Thiis-Evensen works intuitively. She draws her ideas from everyday life, through the well known “stream of consciousness” [3]. She takes what she needs and lives with all around her – in this case the legacy of her grandfather. The method lies close to both Nan Goldin’s personal and documentary photographic work and Sophie Calle’s continuous mixture of fiction and her own reality. As a journalist, producer and pro- gramme director for the Norwegian Broadcasting Corporation NRK Thiis-Evensen has been able for a long time to weave art seamlessly into journalism and journalism into art. From her very first artistic project – Dominance – where in ‘spots’ in the NRK programme Nationalgalleriet she let various artists decide over her and thus express their relationships with journalists – to the role of the interviews in The Gold Watch,Double Interview and The Inspectors. Yet there is an important but: Thiis-Evensen never claims that journalism is art or vice versa. There is a clear distinction here, and her in-depth knowledge of the press-ethical goals of objectivity and art’s quite essential subjectivity means that she can move freely between the two worlds.

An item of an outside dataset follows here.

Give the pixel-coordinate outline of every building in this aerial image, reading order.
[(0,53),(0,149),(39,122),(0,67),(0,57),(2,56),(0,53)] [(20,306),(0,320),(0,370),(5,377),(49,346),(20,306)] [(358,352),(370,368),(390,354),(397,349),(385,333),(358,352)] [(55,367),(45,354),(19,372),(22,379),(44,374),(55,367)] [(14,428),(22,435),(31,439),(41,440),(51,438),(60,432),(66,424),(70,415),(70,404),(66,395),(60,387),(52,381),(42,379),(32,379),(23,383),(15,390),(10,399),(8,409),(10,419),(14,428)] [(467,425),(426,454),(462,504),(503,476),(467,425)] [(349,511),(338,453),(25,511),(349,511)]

Unemployment and the Devil

“Work keeps at bay three great evils – boredom, vice and need”, writes Voltaire inCandide, or Optimism (1759), a book that ends with Candide arriving at an existence he can tolerate by devoting himself to work and personal development. Idleness is the root of all evil is a Nordic version of the English adage The Devil finds work for idle hands, perhaps originally from the St. Jerome quotation “work and do something so that the Devil always finds you occupied”, but also a mixture of the Biblical verse “the love of money is the root of all evil” (Tim, 6,10) and “idleness is the Devil’s pillow”, from the Ibsen play Brand.

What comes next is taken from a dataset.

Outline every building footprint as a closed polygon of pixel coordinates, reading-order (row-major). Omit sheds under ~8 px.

With a physical object, photograph and text placed in the same room The Gold Watchtells a story with an ever-topical theme. The media both interact and point back (the gold watch) and forward (the youths). This opens the way for valuable thoughts and the inevitable insights upon which the above-mentioned sources dwell, and to which research also points – that work has a positive effect on our health, and that standing outside working life can be bad for both mental and physical health. The work shows the mutability of working life over time – what we work with and how this is debated, before The Gold Watch zooms in on exactly those who stand in danger of being hit by the changes.

That a family bond is at the basis of the work makes it personal in a quiet way. Without becoming obtrusive this helps us to reflect ourselves better. Because the artist herself does it, we are invited also to look inward, and perhaps backward in our own history. In 1919 the Norwegian labour movement had one of its greatest victories ever, as the eight-hour day became statutory in Norway – around a decade before Eyvind Thiis- Evensen embarked on his working life. How do we ensure our rights today in a modern working life where the market forces rule? Here Thiis-Evensen lays her own and the public’s conscience on the table and asks the question: Can art do anything? The answer is something that perhaps only we who see it can give in the last analysis.


[1] An annual study of job changes carried out by the Manpower Group.
[2] Central Bureau of Statistics.
[3] “The free flow of thoughts, ideas, associations, impressions and emotions that constantly passes through a person’s consciousness” – William James, Principles of Psychology (1980).